If there’s one thing the Obama administration doesn’t need today, it’s for the Rod Blagojevich trial to get underway. And yet the White House Communications Office doesn’t have any say in scheduling federal trials, so a judge began questioning potential jurors this afternoon, kicking off a selection process that will likely last several days.
Unable to resist the oh-so-juicy “What will this mean for Obama?” angle, reporters covering the Blago trial have speculated that the proceedings might unearth unsavory details about members of the president’s administration. For example, Reuters reports:
"Another possible wild card in Blagojevich's long-awaited trial that begins on Thursday is whether it will entangle Obama and his aides in Illinois' hurly-burly political theater.
"The trial, which is expected to last up to four months, may expose discrepancies in how members of Obama's future administration characterized its contacts with Blagojevich after the November 2008 election."
Of course, it remains to be seen whether such discrepancies will actually surface, or even if they exist at all. If they do, the president could find himself sorting through a serious scandal. But even if the administration emerges from the proceedings spick-and-span, Blago’s trial is still bad news for Obama.

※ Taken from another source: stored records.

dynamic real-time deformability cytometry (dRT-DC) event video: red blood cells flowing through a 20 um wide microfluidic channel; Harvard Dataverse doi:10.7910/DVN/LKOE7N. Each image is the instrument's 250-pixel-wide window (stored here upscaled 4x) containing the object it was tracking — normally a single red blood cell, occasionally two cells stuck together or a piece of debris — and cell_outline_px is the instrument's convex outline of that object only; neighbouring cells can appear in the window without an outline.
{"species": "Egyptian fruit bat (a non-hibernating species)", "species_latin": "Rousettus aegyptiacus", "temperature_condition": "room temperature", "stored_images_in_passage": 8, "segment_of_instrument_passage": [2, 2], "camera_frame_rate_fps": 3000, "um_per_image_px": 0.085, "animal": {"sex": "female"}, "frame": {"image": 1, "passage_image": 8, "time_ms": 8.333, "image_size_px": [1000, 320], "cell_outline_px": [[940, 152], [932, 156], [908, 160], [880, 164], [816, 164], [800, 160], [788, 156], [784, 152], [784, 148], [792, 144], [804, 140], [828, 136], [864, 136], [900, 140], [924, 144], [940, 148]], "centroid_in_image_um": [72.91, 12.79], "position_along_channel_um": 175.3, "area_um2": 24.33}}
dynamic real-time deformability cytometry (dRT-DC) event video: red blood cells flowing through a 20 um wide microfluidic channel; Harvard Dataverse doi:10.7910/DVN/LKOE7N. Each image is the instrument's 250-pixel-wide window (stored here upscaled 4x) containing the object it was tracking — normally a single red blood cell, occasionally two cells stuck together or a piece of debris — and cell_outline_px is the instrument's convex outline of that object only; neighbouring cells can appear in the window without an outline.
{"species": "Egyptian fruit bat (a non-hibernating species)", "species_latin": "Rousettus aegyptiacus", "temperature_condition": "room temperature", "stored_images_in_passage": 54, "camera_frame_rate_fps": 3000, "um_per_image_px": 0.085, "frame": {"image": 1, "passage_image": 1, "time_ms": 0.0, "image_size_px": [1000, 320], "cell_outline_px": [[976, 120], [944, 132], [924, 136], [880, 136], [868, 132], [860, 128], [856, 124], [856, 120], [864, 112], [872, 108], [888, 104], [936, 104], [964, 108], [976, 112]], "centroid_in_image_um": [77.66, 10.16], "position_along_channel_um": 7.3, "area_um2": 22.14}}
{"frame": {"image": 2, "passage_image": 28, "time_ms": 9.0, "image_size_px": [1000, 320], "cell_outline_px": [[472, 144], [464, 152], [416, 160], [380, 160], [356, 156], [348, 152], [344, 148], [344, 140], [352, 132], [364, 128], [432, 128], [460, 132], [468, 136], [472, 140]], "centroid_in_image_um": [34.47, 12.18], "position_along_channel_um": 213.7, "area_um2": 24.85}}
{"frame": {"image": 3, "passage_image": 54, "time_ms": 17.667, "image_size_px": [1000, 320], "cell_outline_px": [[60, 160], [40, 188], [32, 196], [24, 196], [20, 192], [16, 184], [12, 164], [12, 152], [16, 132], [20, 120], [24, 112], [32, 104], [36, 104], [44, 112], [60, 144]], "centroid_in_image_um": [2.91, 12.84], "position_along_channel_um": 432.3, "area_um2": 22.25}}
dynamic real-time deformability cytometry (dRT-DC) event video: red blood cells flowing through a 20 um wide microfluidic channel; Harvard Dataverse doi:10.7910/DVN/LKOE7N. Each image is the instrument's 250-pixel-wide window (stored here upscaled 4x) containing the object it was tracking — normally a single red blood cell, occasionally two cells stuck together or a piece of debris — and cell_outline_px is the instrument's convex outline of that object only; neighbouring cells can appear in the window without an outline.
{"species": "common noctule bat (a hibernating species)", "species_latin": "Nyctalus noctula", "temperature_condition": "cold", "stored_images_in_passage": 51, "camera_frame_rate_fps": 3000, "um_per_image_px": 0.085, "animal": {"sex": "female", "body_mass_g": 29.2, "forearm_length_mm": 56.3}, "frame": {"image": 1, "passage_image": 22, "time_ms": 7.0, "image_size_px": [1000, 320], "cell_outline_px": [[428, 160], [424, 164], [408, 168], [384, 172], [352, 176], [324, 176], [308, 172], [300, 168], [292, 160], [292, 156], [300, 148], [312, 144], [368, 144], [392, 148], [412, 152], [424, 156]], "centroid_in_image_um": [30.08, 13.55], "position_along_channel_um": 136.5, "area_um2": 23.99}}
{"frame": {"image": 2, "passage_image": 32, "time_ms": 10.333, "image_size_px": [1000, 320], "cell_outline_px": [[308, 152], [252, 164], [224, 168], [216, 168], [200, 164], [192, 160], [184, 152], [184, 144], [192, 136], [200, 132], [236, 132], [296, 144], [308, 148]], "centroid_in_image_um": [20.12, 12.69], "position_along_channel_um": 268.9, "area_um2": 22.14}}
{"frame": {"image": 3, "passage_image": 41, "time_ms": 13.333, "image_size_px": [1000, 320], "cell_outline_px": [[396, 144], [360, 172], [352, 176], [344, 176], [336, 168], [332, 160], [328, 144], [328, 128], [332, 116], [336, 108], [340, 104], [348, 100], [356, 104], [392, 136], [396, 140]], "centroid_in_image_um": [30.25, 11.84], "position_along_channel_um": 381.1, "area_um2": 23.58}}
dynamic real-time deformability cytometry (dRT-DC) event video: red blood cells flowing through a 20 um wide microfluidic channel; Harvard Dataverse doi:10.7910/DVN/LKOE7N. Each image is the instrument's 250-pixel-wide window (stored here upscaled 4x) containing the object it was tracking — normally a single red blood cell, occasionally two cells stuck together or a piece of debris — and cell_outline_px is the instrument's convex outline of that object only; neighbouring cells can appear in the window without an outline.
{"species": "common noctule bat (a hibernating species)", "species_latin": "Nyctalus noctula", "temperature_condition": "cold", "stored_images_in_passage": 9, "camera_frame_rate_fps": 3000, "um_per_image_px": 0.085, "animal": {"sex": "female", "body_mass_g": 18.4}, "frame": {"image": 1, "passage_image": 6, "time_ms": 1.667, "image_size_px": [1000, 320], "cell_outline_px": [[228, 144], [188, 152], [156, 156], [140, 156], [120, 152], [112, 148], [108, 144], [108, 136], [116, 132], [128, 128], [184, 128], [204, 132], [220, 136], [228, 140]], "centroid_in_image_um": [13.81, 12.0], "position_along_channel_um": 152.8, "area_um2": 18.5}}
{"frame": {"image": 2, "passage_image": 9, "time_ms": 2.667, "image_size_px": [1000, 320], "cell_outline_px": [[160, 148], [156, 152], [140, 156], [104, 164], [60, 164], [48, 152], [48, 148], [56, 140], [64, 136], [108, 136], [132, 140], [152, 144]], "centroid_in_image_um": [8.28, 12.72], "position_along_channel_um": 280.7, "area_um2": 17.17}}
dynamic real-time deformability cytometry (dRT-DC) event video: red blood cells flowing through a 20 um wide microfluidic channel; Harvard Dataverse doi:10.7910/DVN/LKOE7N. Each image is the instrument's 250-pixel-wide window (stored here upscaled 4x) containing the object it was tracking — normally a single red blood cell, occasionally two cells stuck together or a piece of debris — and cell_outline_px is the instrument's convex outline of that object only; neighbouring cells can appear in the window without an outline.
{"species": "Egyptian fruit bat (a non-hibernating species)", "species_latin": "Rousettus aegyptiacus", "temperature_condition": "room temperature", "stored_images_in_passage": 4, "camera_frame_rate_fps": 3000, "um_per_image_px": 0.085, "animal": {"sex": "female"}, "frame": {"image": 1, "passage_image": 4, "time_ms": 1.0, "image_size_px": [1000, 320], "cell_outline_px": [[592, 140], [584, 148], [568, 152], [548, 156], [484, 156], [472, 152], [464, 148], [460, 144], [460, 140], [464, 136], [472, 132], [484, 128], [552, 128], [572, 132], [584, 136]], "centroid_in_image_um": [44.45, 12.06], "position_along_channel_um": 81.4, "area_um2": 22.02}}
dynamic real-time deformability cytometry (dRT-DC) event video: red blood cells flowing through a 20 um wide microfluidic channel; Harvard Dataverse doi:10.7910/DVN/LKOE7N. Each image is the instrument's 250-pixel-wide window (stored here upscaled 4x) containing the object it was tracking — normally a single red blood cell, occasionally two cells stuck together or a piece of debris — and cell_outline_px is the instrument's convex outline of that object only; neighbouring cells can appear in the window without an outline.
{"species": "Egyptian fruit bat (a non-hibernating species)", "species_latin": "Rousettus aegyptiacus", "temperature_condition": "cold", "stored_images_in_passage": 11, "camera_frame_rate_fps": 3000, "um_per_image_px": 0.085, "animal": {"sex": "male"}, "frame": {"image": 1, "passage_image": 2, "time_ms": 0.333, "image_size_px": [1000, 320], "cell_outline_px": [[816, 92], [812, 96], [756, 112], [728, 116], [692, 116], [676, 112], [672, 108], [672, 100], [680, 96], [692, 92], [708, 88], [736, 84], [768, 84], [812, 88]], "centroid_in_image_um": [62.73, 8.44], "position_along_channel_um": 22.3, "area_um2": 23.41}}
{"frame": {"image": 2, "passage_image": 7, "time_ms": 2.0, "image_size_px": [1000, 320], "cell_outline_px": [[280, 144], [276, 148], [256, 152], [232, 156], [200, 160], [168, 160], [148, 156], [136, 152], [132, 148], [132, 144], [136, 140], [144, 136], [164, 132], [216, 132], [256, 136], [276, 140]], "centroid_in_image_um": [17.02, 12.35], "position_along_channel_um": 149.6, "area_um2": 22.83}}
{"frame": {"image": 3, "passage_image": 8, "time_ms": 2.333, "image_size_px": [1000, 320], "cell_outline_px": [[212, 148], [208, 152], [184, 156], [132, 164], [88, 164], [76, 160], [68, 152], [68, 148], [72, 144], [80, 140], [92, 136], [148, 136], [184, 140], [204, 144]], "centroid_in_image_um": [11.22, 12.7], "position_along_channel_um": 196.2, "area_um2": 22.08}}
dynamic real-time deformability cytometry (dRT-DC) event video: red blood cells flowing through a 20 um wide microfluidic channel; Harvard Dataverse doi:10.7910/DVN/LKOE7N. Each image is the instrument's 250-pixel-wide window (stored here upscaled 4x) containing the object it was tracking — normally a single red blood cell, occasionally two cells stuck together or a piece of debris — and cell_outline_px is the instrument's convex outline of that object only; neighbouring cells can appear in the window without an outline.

With Joe Sestak and now Andrew Romanoff both claiming that Obama offered them jobs in exchange for dropping out of Democratic Senate primaries, the president is increasingly being accused of shady, dare we say, “Chicago style” politics. The Daily Beast led this morning with the headline “Obama's Backdoor Deals?” and Republican Rep. Darrell Issa has called the job offers criminal and “impeachable.” In reality, it would be a long shot to prove that anything illegal occurred, but generally speaking, people don’t like the idea of secret political deals interfering with the election process.
Enter Rod Blagojevich.
Of course, Blago has been charged with far more serious crimes and abuses of power, but now that he’s back in the spotlight, his relationship with Obama (the ex-governor is charged with trying to sell the president’s vacant Senate seat), as well as their shared background in Illinois’s infamous political world, will not be overlooked by the GOP or the media.